Hasta tal punto que algunas compañías, como la United Technologies, no han tenido más remedio que suprimir las horas extras para enviar a sus empleados a casa. «Working smart is better than working long» (trabajar inteligentemente es mejor que trabajar prolongadamente), dice el nuevo lema de la empresa.

En Wall Street, tal vez el mayor hervidero humano de «workaholics» del planeta, son cada vez más las empresas que contratan servicios como los de Edwrar Bednar, profesor de técnicas budistas zen. Bednar enseña a relajarse a los «yuppies» aprovechando el breve lapso de una hora para el frugal almuerzo. Algunos empresarios han tomado buena nota de sus consejos y han creado en sus oficinas las así llamadas «zonas de meditación», ambientadas con música «new age» y decoradas según las directrices del «feng-suei» (el arte oriental de la disposición de los objetos).

Los grupos de «workahólicos anónimos» han tendido ya sus redes por toda la geografía americana y cuentan incluso con un simbólico día nacional del trabajador adicto, el cuatro de julio. La aldea global del Internet ha puesto también en marcha un servicio especial para los ejecutivos enganchados al «tajo»: en la «stress line» pueden desfogarse tranquilamente, hacer terapia de grupo o seguir los consejos del especialista de turno («deja para mañana lo que no puedas hacer hoy»).

El psicólogo Sid Wolf, especializado en el tratamieno de «workaholics», tiene muy claro su diagnóstico sobre la preocupante situación actual: «El miedo a perder el puesto de trabajo, el afán de ganar más y más y la competencia salvaje que se está creando dentro de las empresas nos han llevado a donde estamos».

Algunos, como el taxista dominicano David Vasques, lo llevan como si fuera una condena a cadena perpetua: «Tú verás qué alternativa me queda. Tengo que dar de comer a cuatro hijos, y si no lo hago yo, siempre hay otro dispuesto a trabajar si hace falta las 24 horas del día».

Otros, como el «broker» Johnattan Eggert, lo hacen por amor al arte: «Podría vivir perfectamente con un solo empleo, pero necesitaba llenar las horas de la tarde y me viene muy bien un poco de dinero extra. ¿Vacaciones? ¿Quién se acuerda? Hubo un tiempo en que me tomaba las dos semanas de rigor, pero al tercer o cuarto día ya estaba inquieto, con ganas de acción».

Eggert obedece al perfil perfecto del «workaholic», y él es el primero en reconocerlo: ambicioso y excesivamente responsable, sediento de control, ansioso a ratos, poco o nada amigo de perder el tiempo con amigos... «Tengo una novia, sí, y se queja porque la dedico poco tiempo. Ahora se ha empeñado en que nos tomemos una semana de vacaciones en octubre. Puede que vayamos al Caribe. No lo sé, ya veremos».

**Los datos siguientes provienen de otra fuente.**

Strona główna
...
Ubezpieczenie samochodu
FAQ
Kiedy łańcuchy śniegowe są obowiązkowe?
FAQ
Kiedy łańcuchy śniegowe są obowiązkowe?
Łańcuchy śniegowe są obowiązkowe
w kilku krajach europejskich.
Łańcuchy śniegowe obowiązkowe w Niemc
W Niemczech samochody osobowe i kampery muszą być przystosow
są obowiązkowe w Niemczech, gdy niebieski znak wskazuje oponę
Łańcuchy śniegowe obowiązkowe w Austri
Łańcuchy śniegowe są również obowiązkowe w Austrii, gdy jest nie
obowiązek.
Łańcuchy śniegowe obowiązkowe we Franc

«Si cierro una semana, no me llega para pagar el mes de alquiler», afirma Nathalie Iubescu, la manicura de origen polaco. «Desde que abrí hace tres años no encuentro el momento de dejar el negocio en manos de nadie. No tengo prácticamente vida personal: todo mi tiempo lo consume el trabajo. Calculo que de aquí a un par de años podré empezar a disfrutar de la vida, si es que me quedan ganas».

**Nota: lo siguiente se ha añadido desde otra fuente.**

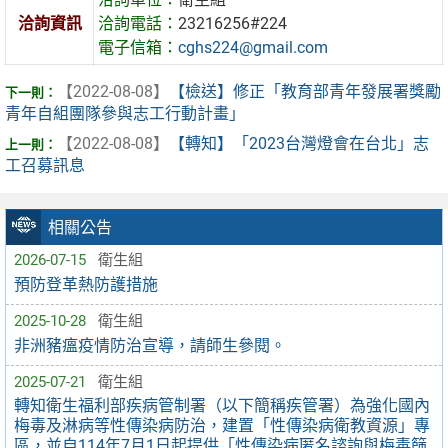
洽詢資訊
洽詢電話：
23216256#224
電子信箱：
cghs224@gmail.com
【2022-08-08】
【檢送】修正「教育部青年發展署獎勵
青年自組團隊參與志工行動計畫」
【2022-08-08】
【轉知】「2023台灣燈會在台北」志
工召募訊息
相關公告
2026-07-15
衛生組
預防登革熱防護措施
2025-10-28
衛生組
非洲豬瘟疫情防治宣導，請師生參閱。
2025-07-21
衛生組
轉知衛生福利部疾病管制署（以下簡稱疾管署）為強化國內
梅毒及淋病等性傳染病防治，建置「性傳染病衛教資源」專
區，並自114年7月1日起提供「性傳染病匿名諮詢與梅毒篩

Herbert Reiner, el dentista de la calle 58, se aferra a los domingos en familia como su último salvavidas. De lunes a sábados, confiesa, se comporta como un autómata: de la cama a la consulta, de la consulta al hospital, del hospital a la cama... Su mujer y sus dos hijos están con los abuelos en Daytona Beach, Florida, contando los días que faltan para el 24 de agosto: «Este año me pienso regalar por fin cuatro días de vacaciones».